(EXCERPT PROVIDED begins)

It may be too early to call it, but I think 2016 may already be my favorite Christmas ever. I have always loved Christmas but this year something has transformed my Christmas and I want to share it with you. A couple of weeks ago at work we published a piece by one of our contributors, Brooke Romney, called “My grown-up advent: Putting Christ back into Christmas.” Similar to the candy advents where you get to open a piece a day, this advent invites you to open to a new scripture each day and then ask questions relating to the scripture. On Dec. 1, feeling that I had become pretty apathetic with my scripture study, I decided to give it a try. I roped my sister into reading along with me and each day we have sent our responses to the questions back and forth.
Over the past six days we have read scriptures about Mary, Joseph, Zacharias and Elisabeth and in the process the characters of the Christmas story have become very real to me.
First, I was introduced to a girl named Mary who we really don’t know anything about until the angel shows up and tells her that she is “highly favored.” I imagine this was because Mary was not only pure but she was good and kind. Heavenly Father knew that she would be a good mother and that nothing in her life would prevent the Savior from fulfilling his earthly mission. I couldn’t help but imagine that Mary must have felt overwhelmed by the responsibility and probably immediately began reevaluating her life and yet, I began to hope, as I read, that Heavenly Father might someday have the same kind of trust in me that he had in Mary.
On day four, I read about Joseph. I googled what the scriptures mean when they say, Joseph was “not willing to make her a publick example” and “intended to put her away privily.” I found a pastor’s sermon that explained this particular scripture and found out that apparently in their time there was no such thing as a secret end of an engagement but Joseph intended to keep the reason for the end of their engagement secret. This meant that Joseph intended to take the heat because people would soon find out that Mary was pregnant and instead of her being accused of cheating on Joseph or even being physically punished, Joseph would instead look like the bad guy. This would not only reflect poorly on Joseph because he got Mary pregnant out of wedlock but also because he left her. This article pointed out that this could have jeopardized Joseph’s entire future because no one would want their daughter to marry someone with that history. But Joseph was ready to do that. He was kind, merciful and loyal. And as I read, it made total sense to me that this would be the man that Heavenly Father would want to act as the earthly father for his perfect son. I found myself longing to be more like Joseph: more selfless, more forgiving and slower to anger.

(EXCERPT PROVIDED ends)
(RECORDS SUPPLIED begins)

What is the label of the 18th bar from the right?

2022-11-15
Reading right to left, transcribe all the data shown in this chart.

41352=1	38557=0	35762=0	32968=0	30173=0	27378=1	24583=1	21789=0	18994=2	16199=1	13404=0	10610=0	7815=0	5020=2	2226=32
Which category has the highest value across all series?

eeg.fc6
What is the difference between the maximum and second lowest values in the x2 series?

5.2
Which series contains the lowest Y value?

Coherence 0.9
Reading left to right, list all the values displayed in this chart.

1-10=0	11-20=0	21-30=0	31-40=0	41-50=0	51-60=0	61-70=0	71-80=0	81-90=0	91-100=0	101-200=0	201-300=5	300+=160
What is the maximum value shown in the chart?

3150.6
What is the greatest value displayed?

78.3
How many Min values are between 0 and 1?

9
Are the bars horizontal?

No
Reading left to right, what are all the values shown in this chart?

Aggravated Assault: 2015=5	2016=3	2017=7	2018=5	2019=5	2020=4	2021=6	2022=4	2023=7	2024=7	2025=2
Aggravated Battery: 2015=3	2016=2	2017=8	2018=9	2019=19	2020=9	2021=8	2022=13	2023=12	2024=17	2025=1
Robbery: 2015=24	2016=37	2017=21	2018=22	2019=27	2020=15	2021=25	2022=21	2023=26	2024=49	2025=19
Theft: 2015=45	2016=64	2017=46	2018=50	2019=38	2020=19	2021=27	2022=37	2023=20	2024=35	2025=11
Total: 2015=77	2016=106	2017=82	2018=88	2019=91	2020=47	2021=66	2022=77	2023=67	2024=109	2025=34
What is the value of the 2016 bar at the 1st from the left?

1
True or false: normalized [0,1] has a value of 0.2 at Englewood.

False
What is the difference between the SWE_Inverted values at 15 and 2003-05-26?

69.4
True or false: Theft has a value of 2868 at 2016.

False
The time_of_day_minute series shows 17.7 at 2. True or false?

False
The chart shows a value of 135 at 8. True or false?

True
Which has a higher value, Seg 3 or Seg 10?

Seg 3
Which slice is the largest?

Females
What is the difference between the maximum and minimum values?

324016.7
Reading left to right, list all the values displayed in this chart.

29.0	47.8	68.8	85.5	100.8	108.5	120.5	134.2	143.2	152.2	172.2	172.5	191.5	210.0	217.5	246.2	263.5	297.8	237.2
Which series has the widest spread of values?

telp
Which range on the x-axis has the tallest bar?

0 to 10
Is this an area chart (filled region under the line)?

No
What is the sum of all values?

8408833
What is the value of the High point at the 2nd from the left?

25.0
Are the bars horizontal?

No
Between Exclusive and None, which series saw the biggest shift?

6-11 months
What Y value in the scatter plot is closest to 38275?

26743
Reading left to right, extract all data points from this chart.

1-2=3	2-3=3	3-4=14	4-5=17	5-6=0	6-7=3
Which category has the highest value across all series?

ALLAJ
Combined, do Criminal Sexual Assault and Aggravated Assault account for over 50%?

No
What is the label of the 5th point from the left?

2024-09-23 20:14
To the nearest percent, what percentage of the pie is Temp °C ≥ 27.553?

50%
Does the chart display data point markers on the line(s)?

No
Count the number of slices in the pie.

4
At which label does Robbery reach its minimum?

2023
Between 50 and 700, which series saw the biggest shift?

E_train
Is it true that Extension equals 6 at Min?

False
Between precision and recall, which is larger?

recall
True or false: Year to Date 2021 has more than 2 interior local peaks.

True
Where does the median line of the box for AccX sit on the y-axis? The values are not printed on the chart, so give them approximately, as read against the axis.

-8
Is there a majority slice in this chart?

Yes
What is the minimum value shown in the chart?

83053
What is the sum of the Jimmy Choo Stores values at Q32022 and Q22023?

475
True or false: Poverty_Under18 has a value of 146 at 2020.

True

(RECORDS SUPPLIED ends)

(TASK GOAL)
Please resume the essay about the Christmas scripture advent, carrying on after its paragraph on Joseph.

(ANSWER SECTION)
Most recently, I read about Zacharias and Elisabeth and at first, I didn’t feel like we had a lot in common. But then I realized that they were waiting for something and felt that they were running out of time and sometimes I feel the same way. Still, they remained righteous and we see that the Lord blessed them. When they thought they had run out of time, Heavenly Father showed them that the only time that really matters is his time. He gave them exactly what they wanted: a son. Sure, they got it a little later than expected but it makes total sense to us now reading their story that if they were supposed to raise the cousin of Christ, the timing had to be just right. And I realized that maybe in retrospect I’ll be able to understand this waiting period of my life too.
Tonight, I was at a Christmas party and one of my previous church leaders (probably one of my favorite people on the face of the planet) shared a message. He talked about how we feel this need to really make a difference in the world and we think that the way to do this is by being a CEO or having positions of influence. But then he told us about last year’s December issue of National Geographic which said “Mary, The Most Powerful Woman in the World.”
He then explained that we don’t need to be CEOs or celebrities to make a difference in the world. We just have to be good. And I guess that is what I have found over the last week: I just want to be good. I want to trust God and his plan for me. I want to be ready when he needs me.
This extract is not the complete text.